• _EXERCISE REQUIREMENTS_
Can you copy the data word for word, beginning at the line that has "collection date: 1954-09-04" and stopping after the line that has "collection date: 1950-11"?

>> BEGIN INPUT MATERIAL

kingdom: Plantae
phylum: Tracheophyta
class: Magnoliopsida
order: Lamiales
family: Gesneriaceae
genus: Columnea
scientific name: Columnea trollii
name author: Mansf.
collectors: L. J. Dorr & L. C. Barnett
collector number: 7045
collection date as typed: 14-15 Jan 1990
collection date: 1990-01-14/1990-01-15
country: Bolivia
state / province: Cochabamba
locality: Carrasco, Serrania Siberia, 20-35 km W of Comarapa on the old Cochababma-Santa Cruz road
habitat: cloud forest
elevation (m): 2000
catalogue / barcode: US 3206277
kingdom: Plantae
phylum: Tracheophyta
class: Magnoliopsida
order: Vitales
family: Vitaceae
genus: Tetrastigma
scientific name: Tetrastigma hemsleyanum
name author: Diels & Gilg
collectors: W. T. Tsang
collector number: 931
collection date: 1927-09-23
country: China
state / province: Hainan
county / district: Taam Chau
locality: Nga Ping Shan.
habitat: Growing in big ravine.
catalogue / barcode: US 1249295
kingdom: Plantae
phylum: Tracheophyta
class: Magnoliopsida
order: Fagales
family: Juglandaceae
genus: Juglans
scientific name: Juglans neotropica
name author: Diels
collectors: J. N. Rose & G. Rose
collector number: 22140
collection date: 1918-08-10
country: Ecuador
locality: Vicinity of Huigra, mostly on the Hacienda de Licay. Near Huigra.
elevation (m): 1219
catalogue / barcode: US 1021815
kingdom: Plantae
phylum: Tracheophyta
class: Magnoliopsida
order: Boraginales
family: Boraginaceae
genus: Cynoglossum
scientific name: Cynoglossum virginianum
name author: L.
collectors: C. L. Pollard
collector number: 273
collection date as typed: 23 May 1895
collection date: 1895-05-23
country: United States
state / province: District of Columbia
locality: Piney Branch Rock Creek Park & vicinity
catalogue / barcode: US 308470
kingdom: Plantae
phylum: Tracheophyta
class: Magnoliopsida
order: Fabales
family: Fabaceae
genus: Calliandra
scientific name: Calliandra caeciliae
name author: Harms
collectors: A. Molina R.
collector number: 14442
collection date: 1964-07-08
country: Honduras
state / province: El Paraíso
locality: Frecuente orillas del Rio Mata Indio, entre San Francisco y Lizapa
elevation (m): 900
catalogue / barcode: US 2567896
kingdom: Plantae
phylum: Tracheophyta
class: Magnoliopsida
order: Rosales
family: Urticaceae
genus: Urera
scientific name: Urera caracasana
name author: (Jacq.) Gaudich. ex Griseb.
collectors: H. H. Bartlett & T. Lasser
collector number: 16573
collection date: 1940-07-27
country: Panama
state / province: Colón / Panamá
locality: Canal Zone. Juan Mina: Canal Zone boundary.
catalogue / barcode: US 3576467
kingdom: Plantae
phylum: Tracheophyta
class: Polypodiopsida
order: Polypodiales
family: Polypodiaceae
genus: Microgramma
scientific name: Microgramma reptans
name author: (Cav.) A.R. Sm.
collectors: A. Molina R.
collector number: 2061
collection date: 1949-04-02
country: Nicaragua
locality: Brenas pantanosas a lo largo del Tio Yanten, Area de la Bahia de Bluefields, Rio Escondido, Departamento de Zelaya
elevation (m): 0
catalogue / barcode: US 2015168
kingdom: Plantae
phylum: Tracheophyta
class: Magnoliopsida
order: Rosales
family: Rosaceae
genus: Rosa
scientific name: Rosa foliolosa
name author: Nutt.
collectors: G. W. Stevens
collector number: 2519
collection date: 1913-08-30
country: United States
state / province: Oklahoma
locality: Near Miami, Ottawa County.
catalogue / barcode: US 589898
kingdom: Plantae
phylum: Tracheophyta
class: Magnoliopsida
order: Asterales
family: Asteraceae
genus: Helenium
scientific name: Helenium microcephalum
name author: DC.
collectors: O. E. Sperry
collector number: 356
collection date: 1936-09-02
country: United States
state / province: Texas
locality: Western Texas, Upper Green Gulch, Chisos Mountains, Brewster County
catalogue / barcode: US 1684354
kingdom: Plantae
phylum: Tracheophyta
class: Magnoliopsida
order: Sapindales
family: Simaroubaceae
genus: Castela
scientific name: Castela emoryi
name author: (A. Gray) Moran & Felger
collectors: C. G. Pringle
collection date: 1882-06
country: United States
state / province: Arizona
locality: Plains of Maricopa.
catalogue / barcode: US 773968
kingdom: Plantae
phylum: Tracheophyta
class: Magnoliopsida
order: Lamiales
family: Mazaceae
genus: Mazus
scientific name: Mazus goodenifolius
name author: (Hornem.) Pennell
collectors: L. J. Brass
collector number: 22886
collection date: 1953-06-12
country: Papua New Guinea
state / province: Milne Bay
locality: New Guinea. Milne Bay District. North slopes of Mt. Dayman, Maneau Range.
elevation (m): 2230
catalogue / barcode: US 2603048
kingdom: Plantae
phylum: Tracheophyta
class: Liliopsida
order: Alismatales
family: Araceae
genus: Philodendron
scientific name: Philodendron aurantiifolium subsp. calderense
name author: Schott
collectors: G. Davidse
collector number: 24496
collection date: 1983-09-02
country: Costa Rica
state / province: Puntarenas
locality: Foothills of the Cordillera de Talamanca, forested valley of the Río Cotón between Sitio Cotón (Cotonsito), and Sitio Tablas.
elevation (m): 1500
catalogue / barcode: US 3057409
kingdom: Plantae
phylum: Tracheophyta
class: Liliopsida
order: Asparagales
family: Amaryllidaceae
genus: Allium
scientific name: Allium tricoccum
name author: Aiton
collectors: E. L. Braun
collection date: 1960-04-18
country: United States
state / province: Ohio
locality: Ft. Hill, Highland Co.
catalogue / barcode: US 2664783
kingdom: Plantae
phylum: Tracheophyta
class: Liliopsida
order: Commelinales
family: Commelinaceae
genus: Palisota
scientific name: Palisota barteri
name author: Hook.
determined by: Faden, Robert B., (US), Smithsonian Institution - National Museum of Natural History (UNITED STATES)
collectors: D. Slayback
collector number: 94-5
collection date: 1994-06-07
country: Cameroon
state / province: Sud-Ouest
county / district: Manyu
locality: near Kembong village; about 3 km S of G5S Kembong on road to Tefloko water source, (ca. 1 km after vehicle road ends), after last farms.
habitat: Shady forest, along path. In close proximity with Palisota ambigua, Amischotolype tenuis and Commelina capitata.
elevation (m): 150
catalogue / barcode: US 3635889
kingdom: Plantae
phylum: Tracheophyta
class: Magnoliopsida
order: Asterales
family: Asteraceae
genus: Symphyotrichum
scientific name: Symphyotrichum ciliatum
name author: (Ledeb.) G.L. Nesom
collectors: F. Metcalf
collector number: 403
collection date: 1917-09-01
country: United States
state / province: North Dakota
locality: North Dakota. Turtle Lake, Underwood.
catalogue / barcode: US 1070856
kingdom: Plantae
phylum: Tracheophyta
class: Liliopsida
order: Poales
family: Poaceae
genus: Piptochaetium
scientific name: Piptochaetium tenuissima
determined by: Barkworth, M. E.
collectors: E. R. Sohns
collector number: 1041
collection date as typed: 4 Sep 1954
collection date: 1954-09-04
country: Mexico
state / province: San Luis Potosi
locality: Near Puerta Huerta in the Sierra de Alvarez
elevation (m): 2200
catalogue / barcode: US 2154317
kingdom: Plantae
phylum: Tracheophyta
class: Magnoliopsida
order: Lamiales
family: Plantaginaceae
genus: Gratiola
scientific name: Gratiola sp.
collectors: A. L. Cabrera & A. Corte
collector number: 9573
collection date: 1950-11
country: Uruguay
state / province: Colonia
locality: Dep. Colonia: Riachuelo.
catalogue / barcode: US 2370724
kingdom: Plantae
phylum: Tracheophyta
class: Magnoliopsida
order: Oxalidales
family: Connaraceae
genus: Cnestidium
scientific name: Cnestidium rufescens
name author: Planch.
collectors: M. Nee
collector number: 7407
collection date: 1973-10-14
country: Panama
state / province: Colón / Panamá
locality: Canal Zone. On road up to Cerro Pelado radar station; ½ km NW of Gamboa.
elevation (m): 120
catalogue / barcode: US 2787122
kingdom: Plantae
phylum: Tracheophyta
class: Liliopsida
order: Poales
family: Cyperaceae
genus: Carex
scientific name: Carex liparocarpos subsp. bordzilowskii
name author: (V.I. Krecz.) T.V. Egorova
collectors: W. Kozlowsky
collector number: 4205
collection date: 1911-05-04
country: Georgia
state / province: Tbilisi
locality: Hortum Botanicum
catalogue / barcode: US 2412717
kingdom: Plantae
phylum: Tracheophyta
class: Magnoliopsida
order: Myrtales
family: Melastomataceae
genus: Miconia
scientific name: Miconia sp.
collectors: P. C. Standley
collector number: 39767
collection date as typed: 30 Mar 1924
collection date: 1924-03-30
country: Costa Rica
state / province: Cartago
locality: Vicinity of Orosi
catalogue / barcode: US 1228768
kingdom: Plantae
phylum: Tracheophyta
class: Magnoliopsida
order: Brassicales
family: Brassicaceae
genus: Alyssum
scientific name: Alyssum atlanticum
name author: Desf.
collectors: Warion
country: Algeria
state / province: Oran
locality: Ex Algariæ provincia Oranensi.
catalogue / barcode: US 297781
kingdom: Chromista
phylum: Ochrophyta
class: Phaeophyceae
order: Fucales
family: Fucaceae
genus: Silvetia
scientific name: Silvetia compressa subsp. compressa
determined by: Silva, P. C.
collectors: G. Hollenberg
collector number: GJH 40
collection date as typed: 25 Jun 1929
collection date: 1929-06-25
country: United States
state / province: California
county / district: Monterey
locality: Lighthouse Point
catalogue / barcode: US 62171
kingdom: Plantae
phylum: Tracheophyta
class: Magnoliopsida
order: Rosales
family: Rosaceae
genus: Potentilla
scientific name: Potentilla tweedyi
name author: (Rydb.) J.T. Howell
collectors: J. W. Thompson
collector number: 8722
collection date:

>> END INPUT MATERIAL

• _THE ANSWER_
collection date: 1954-09-04
country: Mexico
state / province: San Luis Potosi
locality: Near Puerta Huerta in the Sierra de Alvarez
elevation (m): 2200
catalogue / barcode: US 2154317
kingdom: Plantae
phylum: Tracheophyta
class: Magnoliopsida
order: Lamiales
family: Plantaginaceae
genus: Gratiola
scientific name: Gratiola sp.
collectors: A. L. Cabrera & A. Corte
collector number: 9573
collection date: 1950-11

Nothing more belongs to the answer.